Vernon R Curran, Diana Deacon, Henry Schulz, Katherine Stringer, Craig N Stone, Norah Duggan, Heidi Coombs-Thorne
Journal of Surgical Education 2018, 75 (5): 1211-1222

OBJECTIVE: Entrustable Professional Activities (EPAs) are explicit, directly observable tasks requiring the demonstration of specific knowledge, skills, and behaviors that learners are expected to perform without direct supervision once they have gained sufficient competence. Undergraduate level implementation of EPAs is relatively new. We examined the characteristics of a workplace assessment form (clinic card) as part of a formative programmatic assessment process of EPAs for a core undergraduate surgery rotation.

DESIGN: A clinic card was introduced to assess progression towards EPA achievement in the clerkship curriculum phase.
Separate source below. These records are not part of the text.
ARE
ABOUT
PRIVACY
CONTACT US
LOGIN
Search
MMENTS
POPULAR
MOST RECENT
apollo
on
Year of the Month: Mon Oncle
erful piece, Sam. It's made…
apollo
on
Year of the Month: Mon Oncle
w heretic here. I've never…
Students completing their core eight (8) week clerkship surgery rotation submitted at least 1 clinic card per week. We compiled assessment scores for the 2015 to 2016 academic year, in which EPAs were introduced, and analyzed relationships between scores and time, EPA, training site, and assessor role. We surveyed preceptors and students, and conducted a focus group with clinical discipline coordinators of all core rotations.

SETTING: This study took place at the Faculty of Medicine, Memorial University in St. John's, Newfoundland, Canada.

PARTICIPANTS: Third year medical students (n = 79) who completed their core eight (8) week surgery clerkship rotation during the 2015 to 2016 academic year, preceptors, and clinical discipline coordinators participated in this study.

RESULTS: EPAs reflecting tasks commonly performed by students were more likely to be assessed. EPAs frequently observed during preceptor-student encounters had higher entrustment ratings. Most EPAs showed increased entrustment scores over time and no significant differences in ratings between teaching sites nor preceptors and residents. Survey and focus group feedback suggest clinic cards fostered direct observation by preceptors and promoted constructive feedback on clinical tasks. A binary rating scale (entrustable/pre-entrustable) was not educationally beneficial.

CONCLUSIONS: The findings support the feasibility, utility, catalytic and educational benefits of clinic cards in assessing EPAs in a core surgery rotation in undergraduate medical education.